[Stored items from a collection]
---+---
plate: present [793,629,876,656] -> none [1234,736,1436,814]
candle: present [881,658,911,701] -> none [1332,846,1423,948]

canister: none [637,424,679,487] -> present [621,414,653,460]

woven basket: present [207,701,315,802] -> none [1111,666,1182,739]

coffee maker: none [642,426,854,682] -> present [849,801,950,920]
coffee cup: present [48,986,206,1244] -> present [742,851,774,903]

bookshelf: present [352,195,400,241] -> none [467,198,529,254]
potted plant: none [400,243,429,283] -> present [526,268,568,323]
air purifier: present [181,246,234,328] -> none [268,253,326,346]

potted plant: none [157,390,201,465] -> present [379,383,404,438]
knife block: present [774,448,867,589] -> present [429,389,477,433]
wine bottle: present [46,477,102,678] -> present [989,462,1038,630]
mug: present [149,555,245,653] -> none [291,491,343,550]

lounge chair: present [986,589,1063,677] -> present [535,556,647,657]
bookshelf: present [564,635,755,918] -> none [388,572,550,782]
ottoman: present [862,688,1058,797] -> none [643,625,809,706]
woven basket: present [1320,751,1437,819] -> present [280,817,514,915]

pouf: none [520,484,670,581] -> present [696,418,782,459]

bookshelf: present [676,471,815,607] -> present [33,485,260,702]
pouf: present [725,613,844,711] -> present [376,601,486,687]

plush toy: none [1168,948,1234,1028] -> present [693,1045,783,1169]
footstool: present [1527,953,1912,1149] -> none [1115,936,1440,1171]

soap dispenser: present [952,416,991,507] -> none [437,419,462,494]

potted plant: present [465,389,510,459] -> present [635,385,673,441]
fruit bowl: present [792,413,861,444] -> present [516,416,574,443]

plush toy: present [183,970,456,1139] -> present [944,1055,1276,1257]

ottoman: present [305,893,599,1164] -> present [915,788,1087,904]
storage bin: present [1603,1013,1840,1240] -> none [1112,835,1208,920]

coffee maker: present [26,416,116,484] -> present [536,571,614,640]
---+---
> _What is needed_
Nothing but an exact reproduction of the entries is wanted.

> _Solution to the exercise_
plate: present [793,629,876,656] -> none [1234,736,1436,814]
candle: present [881,658,911,701] -> none [1332,846,1423,948]

canister: none [637,424,679,487] -> present [621,414,653,460]

woven basket: present [207,701,315,802] -> none [1111,666,1182,739]

coffee maker: none [642,426,854,682] -> present [849,801,950,920]
coffee cup: present [48,986,206,1244] -> present [742,851,774,903]

bookshelf: present [352,195,400,241] -> none [467,198,529,254]
potted plant: none [400,243,429,283] -> present [526,268,568,323]
air purifier: present [181,246,234,328] -> none [268,253,326,346]

potted plant: none [157,390,201,465] -> present [379,383,404,438]
knife block: present [774,448,867,589] -> present [429,389,477,433]
wine bottle: present [46,477,102,678] -> present [989,462,1038,630]
mug: present [149,555,245,653] -> none [291,491,343,550]

lounge chair: present [986,589,1063,677] -> present [535,556,647,657]
bookshelf: present [564,635,755,918] -> none [388,572,550,782]
ottoman: present [862,688,1058,797] -> none [643,625,809,706]
woven basket: present [1320,751,1437,819] -> present [280,817,514,915]

pouf: none [520,484,670,581] -> present [696,418,782,459]

bookshelf: present [676,471,815,607] -> present [33,485,260,702]
pouf: present [725,613,844,711] -> present [376,601,486,687]

plush toy: none [1168,948,1234,1028] -> present [693,1045,783,1169]
footstool: present [1527,953,1912,1149] -> none [1115,936,1440,1171]

soap dispenser: present [952,416,991,507] -> none [437,419,462,494]

potted plant: present [465,389,510,459] -> present [635,385,673,441]
fruit bowl: present [792,413,861,444] -> present [516,416,574,443]

plush toy: present [183,970,456,1139] -> present [944,1055,1276,1257]

ottoman: present [305,893,599,1164] -> present [915,788,1087,904]
storage bin: present [1603,1013,1840,1240] -> none [1112,835,1208,920]

coffee maker: present [26,416,116,484] -> present [536,571,614,640]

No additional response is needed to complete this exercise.